Omitting all images, give the entries that follow again exactly as they read.

Segment Start: Input for this task

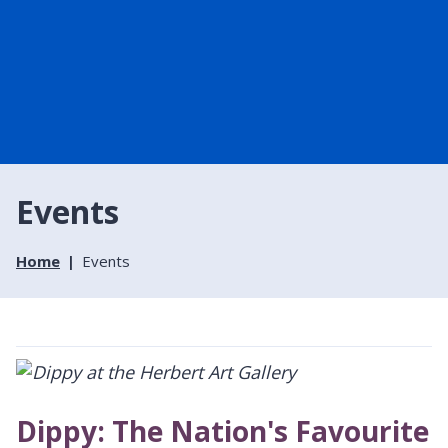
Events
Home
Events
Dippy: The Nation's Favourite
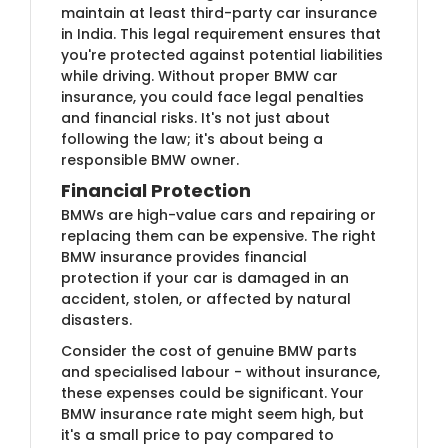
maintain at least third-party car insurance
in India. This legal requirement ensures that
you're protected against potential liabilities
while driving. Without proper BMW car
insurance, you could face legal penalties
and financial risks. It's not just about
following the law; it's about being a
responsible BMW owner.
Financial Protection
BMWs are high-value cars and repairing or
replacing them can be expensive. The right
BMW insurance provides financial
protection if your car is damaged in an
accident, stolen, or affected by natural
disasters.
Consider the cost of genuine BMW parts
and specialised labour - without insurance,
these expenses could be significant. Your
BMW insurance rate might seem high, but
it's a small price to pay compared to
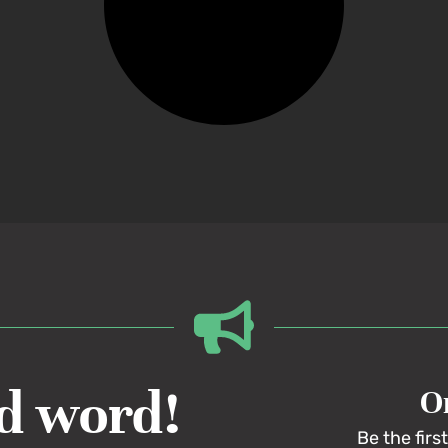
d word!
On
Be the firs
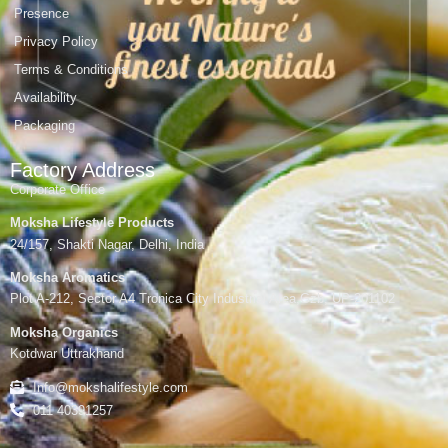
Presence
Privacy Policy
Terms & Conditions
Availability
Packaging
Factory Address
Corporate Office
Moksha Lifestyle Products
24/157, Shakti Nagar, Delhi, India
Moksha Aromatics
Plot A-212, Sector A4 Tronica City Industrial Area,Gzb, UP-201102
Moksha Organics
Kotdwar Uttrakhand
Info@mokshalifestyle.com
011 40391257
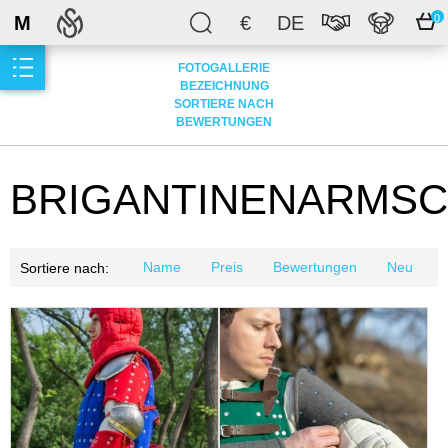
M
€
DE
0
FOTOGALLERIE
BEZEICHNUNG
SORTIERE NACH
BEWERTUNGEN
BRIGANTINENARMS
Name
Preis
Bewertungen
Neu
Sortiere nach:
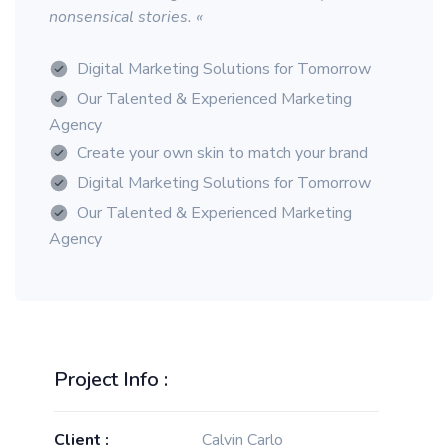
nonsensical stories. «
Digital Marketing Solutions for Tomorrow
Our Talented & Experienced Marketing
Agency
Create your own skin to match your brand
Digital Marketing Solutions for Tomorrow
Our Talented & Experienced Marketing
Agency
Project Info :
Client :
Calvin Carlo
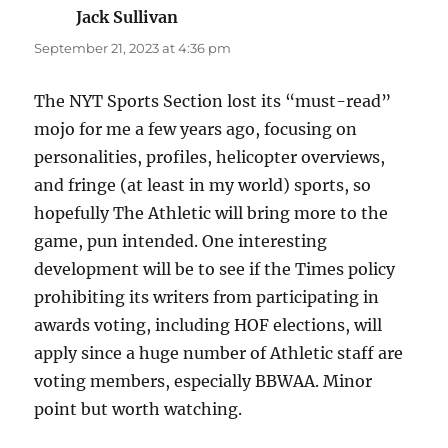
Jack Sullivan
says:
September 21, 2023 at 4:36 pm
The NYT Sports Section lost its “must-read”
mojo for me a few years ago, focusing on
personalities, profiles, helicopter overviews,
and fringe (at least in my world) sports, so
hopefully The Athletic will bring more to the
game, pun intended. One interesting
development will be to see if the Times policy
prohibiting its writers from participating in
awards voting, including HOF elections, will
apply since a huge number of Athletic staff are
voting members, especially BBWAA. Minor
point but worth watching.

Segment End: Input for this task

Task solution
Events
Home
Events
Dippy: The Nation's Favourite
maintain at least third-party car insurance
in India. This legal requirement ensures that
you're protected against potential liabilities
while driving. Without proper BMW car
insurance, you could face legal penalties
and financial risks. It's not just about
following the law; it's about being a
responsible BMW owner.
Financial Protection
BMWs are high-value cars and repairing or
replacing them can be expensive. The right
BMW insurance provides financial
protection if your car is damaged in an
accident, stolen, or affected by natural
disasters.
Consider the cost of genuine BMW parts
and specialised labour - without insurance,
these expenses could be significant. Your
BMW insurance rate might seem high, but
it's a small price to pay compared to
d word!
On
Be the firs
Presence
Privacy Policy
Terms & Conditions
Availability
Packaging
Factory Address
Corporate Office
Moksha Lifestyle Products
24/157, Shakti Nagar, Delhi, India
Moksha Aromatics
Plot A-212, Sector A4 Tronica City Industrial Area,Gzb, UP-201102
Moksha Organics
Kotdwar Uttrakhand
Info@mokshalifestyle.com
011 40391257
M
€
DE
0
FOTOGALLERIE
BEZEICHNUNG
SORTIERE NACH
BEWERTUNGEN
BRIGANTINENARMS
Name
Preis
Bewertungen
Neu
Sortiere nach:
nonsensical stories. «
Digital Marketing Solutions for Tomorrow
Our Talented & Experienced Marketing
Agency
Create your own skin to match your brand
Digital Marketing Solutions for Tomorrow
Our Talented & Experienced Marketing
Agency
Project Info :
Client :
Calvin Carlo
Jack Sullivan
says:
September 21, 2023 at 4:36 pm
The NYT Sports Section lost its “must-read”
mojo for me a few years ago, focusing on
personalities, profiles, helicopter overviews,
and fringe (at least in my world) sports, so
hopefully The Athletic will bring more to the
game, pun intended. One interesting
development will be to see if the Times policy
prohibiting its writers from participating in
awards voting, including HOF elections, will
apply since a huge number of Athletic staff are
voting members, especially BBWAA. Minor
point but worth watching.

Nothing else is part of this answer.